#### Problem statement
Continue the passage below on system connectivity and memory records from the point where it ends.

#### Provided passage
※
Because of the highly nonlinear response of the behavior of such systems to their level of connectivity, it is a natural feature for gradual increases in system connectivity to entail one or more “phase transitions” when critical connectivity thresholds are passed.  For example, if a system is composed of numerous identical elements, each of which has an equal random chance of being connected to each other element (some will thus have no connections, others multiple ones), systems with just under half as many connections as elements will consist almost entirely of elements that are isolated or connected in quite small groups, while systems with just over half as many connections as elements will have a single large connected group that includes almost all the elements (Erdos & Rényi, 1960).  This phenomenon can explain many situations in which small quantitative changes have effects that are so large as to be seen as qualitative.

Memory records

Systems that persist and develop (as contrasted to just changing unpredictably) must include mechanisms that allow future states of the system to be conditional on past states.  Each such memory record may entail some cost to the system (i.e., use of a limited resource), in which case there are efficiency benefits from minimizing the number of remembered entities required to achieve a given pattern of action.

A key tactic for achieving such efficiency is matching the structure by which memory is accessed to the connection structure of how the information involved will be used (along the lines of a thesaurus); this also facilitates building new combinations among related entities, since they already share part of their access methods.  In human thinking, concepts (including concepts that connect or generalize other concepts) reflect such a structure.
※
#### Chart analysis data

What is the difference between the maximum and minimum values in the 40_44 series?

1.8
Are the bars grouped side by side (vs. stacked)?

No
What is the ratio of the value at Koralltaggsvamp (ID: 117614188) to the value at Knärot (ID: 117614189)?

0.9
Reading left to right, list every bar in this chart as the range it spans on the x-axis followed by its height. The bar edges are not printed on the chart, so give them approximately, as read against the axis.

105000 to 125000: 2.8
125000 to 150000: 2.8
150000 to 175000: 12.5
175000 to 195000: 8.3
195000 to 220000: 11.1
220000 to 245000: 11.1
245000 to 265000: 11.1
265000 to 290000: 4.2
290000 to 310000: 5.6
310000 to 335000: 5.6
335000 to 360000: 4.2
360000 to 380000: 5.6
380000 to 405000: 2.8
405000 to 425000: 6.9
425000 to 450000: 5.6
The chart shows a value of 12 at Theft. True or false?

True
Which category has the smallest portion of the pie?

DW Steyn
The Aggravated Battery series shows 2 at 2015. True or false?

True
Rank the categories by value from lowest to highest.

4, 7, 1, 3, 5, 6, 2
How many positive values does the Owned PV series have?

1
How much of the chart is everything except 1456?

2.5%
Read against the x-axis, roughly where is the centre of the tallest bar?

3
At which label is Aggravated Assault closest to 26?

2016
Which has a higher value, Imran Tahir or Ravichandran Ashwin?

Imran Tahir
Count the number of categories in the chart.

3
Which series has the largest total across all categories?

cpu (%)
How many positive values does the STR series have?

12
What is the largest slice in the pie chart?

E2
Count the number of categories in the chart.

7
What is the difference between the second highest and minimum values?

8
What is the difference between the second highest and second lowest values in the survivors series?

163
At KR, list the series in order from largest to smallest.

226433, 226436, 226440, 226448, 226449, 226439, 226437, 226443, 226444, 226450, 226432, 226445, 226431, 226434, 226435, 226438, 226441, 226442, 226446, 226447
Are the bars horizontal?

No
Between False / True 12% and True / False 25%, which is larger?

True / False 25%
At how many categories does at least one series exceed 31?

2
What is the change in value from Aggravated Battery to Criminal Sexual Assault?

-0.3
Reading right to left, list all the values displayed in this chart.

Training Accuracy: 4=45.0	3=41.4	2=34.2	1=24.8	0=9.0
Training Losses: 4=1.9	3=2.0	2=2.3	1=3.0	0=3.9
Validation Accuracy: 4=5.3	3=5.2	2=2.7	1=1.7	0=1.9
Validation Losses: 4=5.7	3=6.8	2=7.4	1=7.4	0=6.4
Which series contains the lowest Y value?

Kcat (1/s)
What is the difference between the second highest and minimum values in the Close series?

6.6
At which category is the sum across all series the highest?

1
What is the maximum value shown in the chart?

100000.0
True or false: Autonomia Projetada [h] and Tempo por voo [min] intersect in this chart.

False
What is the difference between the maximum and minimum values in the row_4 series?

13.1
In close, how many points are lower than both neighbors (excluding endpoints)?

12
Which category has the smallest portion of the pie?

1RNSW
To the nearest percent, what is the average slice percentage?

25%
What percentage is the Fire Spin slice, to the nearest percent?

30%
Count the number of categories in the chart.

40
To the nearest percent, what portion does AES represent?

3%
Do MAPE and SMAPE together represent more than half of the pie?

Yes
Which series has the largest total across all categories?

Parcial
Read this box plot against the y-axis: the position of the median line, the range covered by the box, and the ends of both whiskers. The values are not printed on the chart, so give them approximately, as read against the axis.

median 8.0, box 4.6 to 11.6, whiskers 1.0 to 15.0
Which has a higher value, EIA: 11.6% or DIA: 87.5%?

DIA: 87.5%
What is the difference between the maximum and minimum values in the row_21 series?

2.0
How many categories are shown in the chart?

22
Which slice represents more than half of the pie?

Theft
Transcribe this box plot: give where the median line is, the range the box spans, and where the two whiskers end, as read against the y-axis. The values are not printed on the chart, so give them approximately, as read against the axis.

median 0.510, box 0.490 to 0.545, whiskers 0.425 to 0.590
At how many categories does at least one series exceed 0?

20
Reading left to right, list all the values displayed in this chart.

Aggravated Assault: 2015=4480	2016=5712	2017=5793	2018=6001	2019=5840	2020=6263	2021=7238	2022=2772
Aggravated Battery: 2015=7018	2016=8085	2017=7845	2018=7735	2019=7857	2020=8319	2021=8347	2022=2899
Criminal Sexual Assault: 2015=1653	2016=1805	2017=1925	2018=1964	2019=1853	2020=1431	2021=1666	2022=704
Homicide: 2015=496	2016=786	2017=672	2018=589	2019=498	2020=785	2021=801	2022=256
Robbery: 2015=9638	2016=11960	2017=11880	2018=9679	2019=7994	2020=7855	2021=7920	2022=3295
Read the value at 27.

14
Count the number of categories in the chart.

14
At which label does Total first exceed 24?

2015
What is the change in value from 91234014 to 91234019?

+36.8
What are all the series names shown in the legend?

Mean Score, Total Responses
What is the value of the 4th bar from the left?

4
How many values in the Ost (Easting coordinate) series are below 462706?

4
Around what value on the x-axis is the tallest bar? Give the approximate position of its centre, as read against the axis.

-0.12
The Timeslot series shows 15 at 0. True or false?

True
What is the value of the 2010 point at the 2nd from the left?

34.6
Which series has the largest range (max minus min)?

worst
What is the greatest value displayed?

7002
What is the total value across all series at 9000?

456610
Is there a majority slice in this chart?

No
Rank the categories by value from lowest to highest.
※
#### Your response
A system may contain several memory mechanisms with different capabilities, capacities, and costs.[2]   For example, humans have some limited “short-term” or “working” memory systems directly assessable to consciousness and much more capacious long-term ones, with a different subsystem used for facts from that used for processes – a finding clearly relevant to learning. 

Work cycles

Rather than being viewed as entities and connections, a dynamic system can be considered in terms of the results that it produces.  This view is particularly helpful when components of the system act in patterns of mutual support that constitute work cycles that have some useful role in the success of the overall system.

Work cycles can operate at various levels and time scales.  Each can be considered as accomplishing a task in the overall economy of the system.  Systems of sufficient complexity to be interesting typically have many different cycles, which are integrated enough for productive coordination but sufficiently decoupled that each cycle has some scope for individual development.  Biological cells are an excellent example of this organization.

One type of work cycle of special significance is reproduction, in which a system produces similar systems.  This often entails an individual-development process (i.e., an ontogeny), with the new system starting in a simple form and changing its characteristics substantially over time.  Reproducing systems are of particular relevance to evolved-system theory because many biological examples exist whose mechanisms, history, and commonalities can be examined to provide insight into the subject.  They are also relevant to education because it is a form of cultural reproduction.  However, some systems that evolve but do not reproduce are currently present because they either are long-lived (e.g., ecosystems, galaxies), arise repeatedly (e.g., thunderstorms, mountains), or are products of other current conditions such as human culture (cities, mathematics).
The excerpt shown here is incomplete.